The rest of the config can be left empty. After creating the service account, we will go to its settings to attach a key to it. Go to the “Actions” tab, and select “Manage keys”.

Then create a new key, if you don’t have one already. We will select the “JSON” key type as recommended.

We will use the content of this JSON file when creating the connector. For reference it should look something like this:

{
  "type": "service_account",
  "project_id": "bigquerysinkproject",
  "private_key_id": "b5e8b29ed62171aaaa2b5045f04826635bcf78c4",
  "private_key": "-----BEGIN PRIVATE A_LONG_PRIVATE_KEY_WILL_BE_HERE PRIVATE KEY-----\n",
  "client_email": "serviceforbigquerysink@bigquerysinkproject.iam.gserviceaccount.com",
  "client_id": "109444138898162952667",
  "auth_uri": "https://accounts.google.com/o/oauth2/auth",
  "token_uri": "https://oauth2.googleapis.com/token",
  "auth_provider_x509_cert_url": "https://www.googleapis.com/oauth2/v1/certs",
  "client_x509_cert_url": "https://www.googleapis.com/robot/v1/metadata/x509/serviceforbigquerysink%40bigquerysinkproject.iam.gserviceaccount.com"
}

Then we need to give permission to this service account from the dataset that we created. From BigQuery Console go to your dataset settings and click share.

The “Dataset Permissions” view will open. Click to “Add Principal” We will add the service account we have created as a principal here. And we will assign the “Owner” role to it to make this example simple. You may want to be more specific here.

With this step, the BigQuery dataset should be ready to use with the connector.

Create the Connector

Go to the Connectors tab, and create your first connector by clicking the New Connector button.

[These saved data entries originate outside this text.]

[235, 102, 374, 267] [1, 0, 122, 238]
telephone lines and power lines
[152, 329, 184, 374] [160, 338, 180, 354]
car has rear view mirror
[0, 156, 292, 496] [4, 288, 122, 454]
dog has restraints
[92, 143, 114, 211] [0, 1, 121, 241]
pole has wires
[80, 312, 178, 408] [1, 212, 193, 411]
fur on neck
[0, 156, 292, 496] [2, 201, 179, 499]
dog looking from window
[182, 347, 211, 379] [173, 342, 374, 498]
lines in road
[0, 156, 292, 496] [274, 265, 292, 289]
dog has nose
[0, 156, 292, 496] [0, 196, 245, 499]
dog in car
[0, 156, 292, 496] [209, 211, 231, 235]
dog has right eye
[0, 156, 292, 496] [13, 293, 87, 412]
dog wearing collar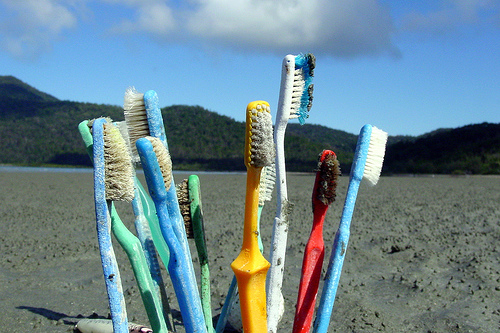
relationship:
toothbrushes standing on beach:
[78, 50, 388, 329] [1, 164, 498, 329]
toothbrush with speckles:
[87, 115, 142, 323] [107, 253, 124, 320]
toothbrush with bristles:
[231, 100, 277, 329] [251, 105, 276, 173]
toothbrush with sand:
[269, 53, 318, 326] [306, 53, 313, 101]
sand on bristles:
[306, 53, 313, 101] [288, 52, 312, 121]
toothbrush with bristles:
[290, 147, 339, 330] [316, 153, 337, 203]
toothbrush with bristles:
[315, 127, 393, 329] [359, 125, 389, 184]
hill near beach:
[1, 77, 496, 169] [1, 164, 498, 329]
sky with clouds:
[1, 0, 494, 138] [398, 0, 498, 48]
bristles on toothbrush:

Choose your connector as Google BigQuery Sink Connector

Enter the required properties.

Note that the Google BigQuery Connector expects the data to have a schema. That is why we choose JsonConvertor with schema included. Alternatively AvroConvertor with SchemaRegistry can be used as well.

The advanced screen is for any other configuration that the selected connector supports. At the top of this screen, you can find a link to related documentation. We can proceed with what we have and click the Connect button directly.

Congratulations! You have created a Google BigQuery Sink Connector.

As you put data into your selected topics, the data will be written into Google BigQuery. You can view it from the Google BigQuery Console.